Pakistan briefs Moody’s on economic recovery, reform progress 


Muhammad Aurangzeb

ISLAMABAD: Finance Minister Muhammad Aurangzeb on Tuesday briefed global credit rating agency Moody’s on Pakistan’s economic recovery and reform plans, presenting what the Finance Division described as “compelling evidence” of stabilisation and growth.

Aurangzeb was joined by Minister of State for Finance Bilal Azhar Kayani, State Bank Governor Jameel Ahmed, and senior officials. The team shared updates on key indicators: falling inflation, a recent cut in the policy rate, a stable exchange rate, a current account surplus, and a rise in foreign exchange reserves, which crossed $14 billion in June.

Improved remittances and exports were also cited as signs of recovery and investor confidence.

Aurangzeb told the Moody’s team that Pakistan had completed the final review of the IMF’s Stand-By Arrangement and secured its second loan tranche. He said the country was also making progress under the Resilience and Sustainability Facility (RSF). These steps, he said, have restored trust in the country’s economic direction.

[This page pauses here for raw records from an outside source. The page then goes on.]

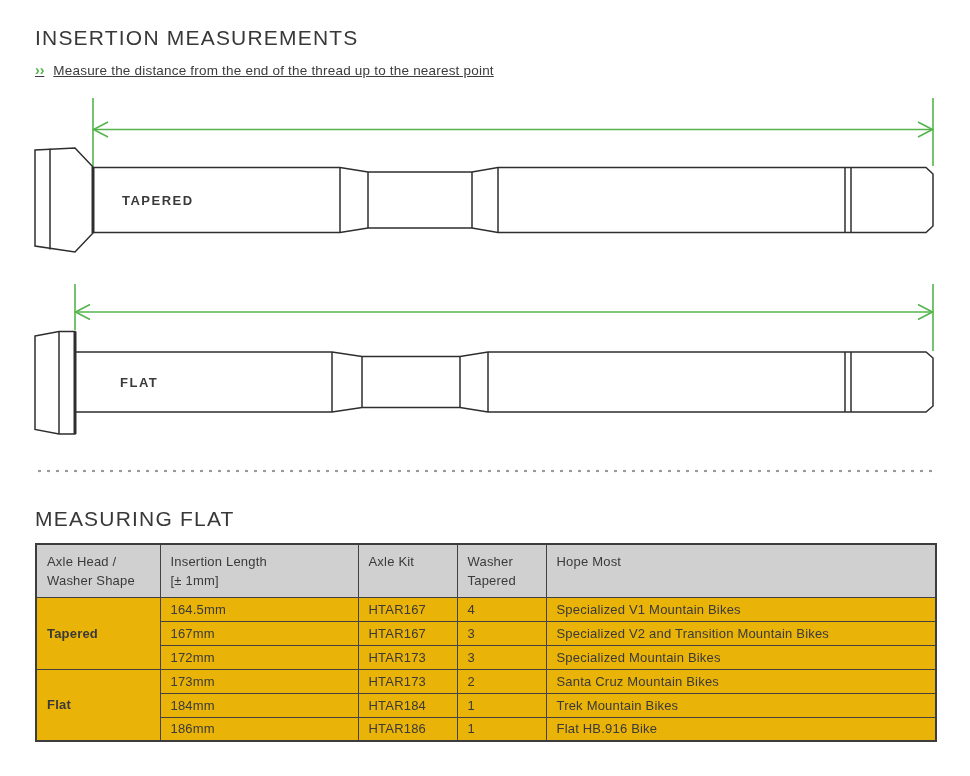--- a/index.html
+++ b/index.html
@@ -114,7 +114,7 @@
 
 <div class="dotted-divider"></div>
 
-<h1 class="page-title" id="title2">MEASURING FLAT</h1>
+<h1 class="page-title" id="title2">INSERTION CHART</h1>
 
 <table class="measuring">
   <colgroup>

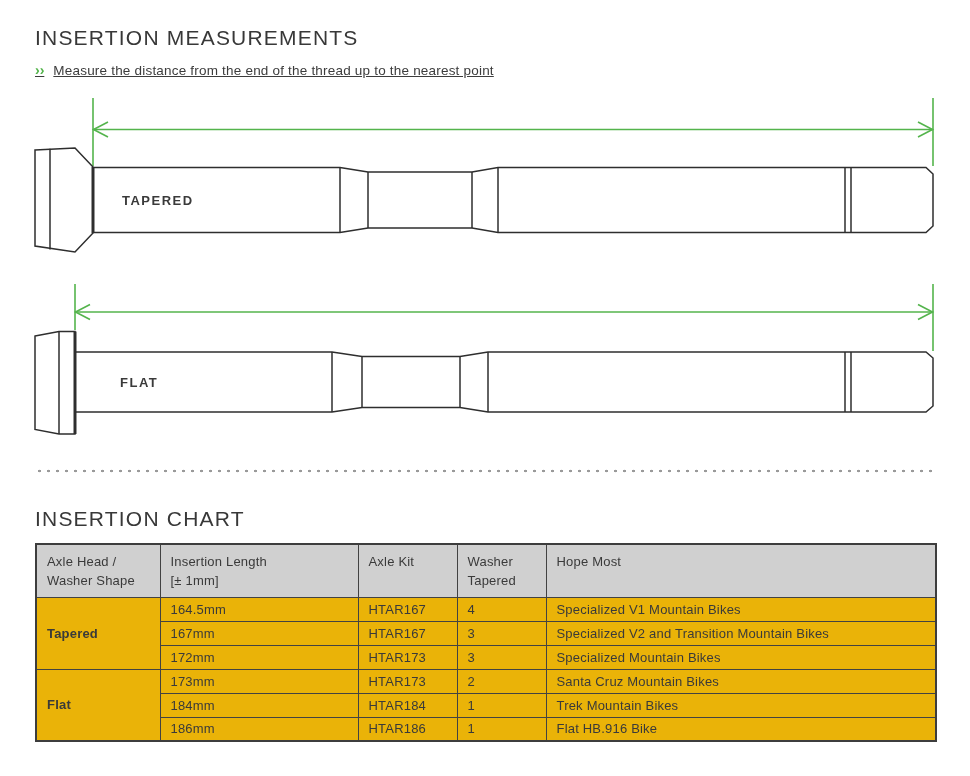--- a/index.html
+++ b/index.html
@@ -51,7 +51,7 @@
   }
   table.measuring tbody td {
     height: 24px; padding: 2px 8px 2px 10px; vertical-align: middle;
-    background: #eab308; letter-spacing: 0.2px;
+    background: #a3a3a3; letter-spacing: 0.2px;
   }
   td.group-cell { font-weight: bold; }
   td.kit-merge { border-bottom-style: hidden; }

The minister detailed reforms aimed at long-term stability, including fiscal changes in the latest budget, trade and tariff liberalisation, and cost-cutting efforts. He said talks with the United States on tariff concessions were moving forward. 

Pakistan’s return to global markets was also highlighted. Aurangzeb pointed to $1 billion in commercial financing from the Middle East and shared plans for issuing a Panda bond, with possible future Eurobond launches. 

On revenue, he said the government was focused on expanding the tax base, improving enforcement, and using digital tools to boost the tax-to-GDP ratio. This year’s Rs2 trillion revenue increase, he noted, came through domestic efforts. 

Aurangzeb reaffirmed Pakistan’s commitment to reforms, including privatisation and restructuring of state-owned firms, and said improving indicators should support a better credit outlook.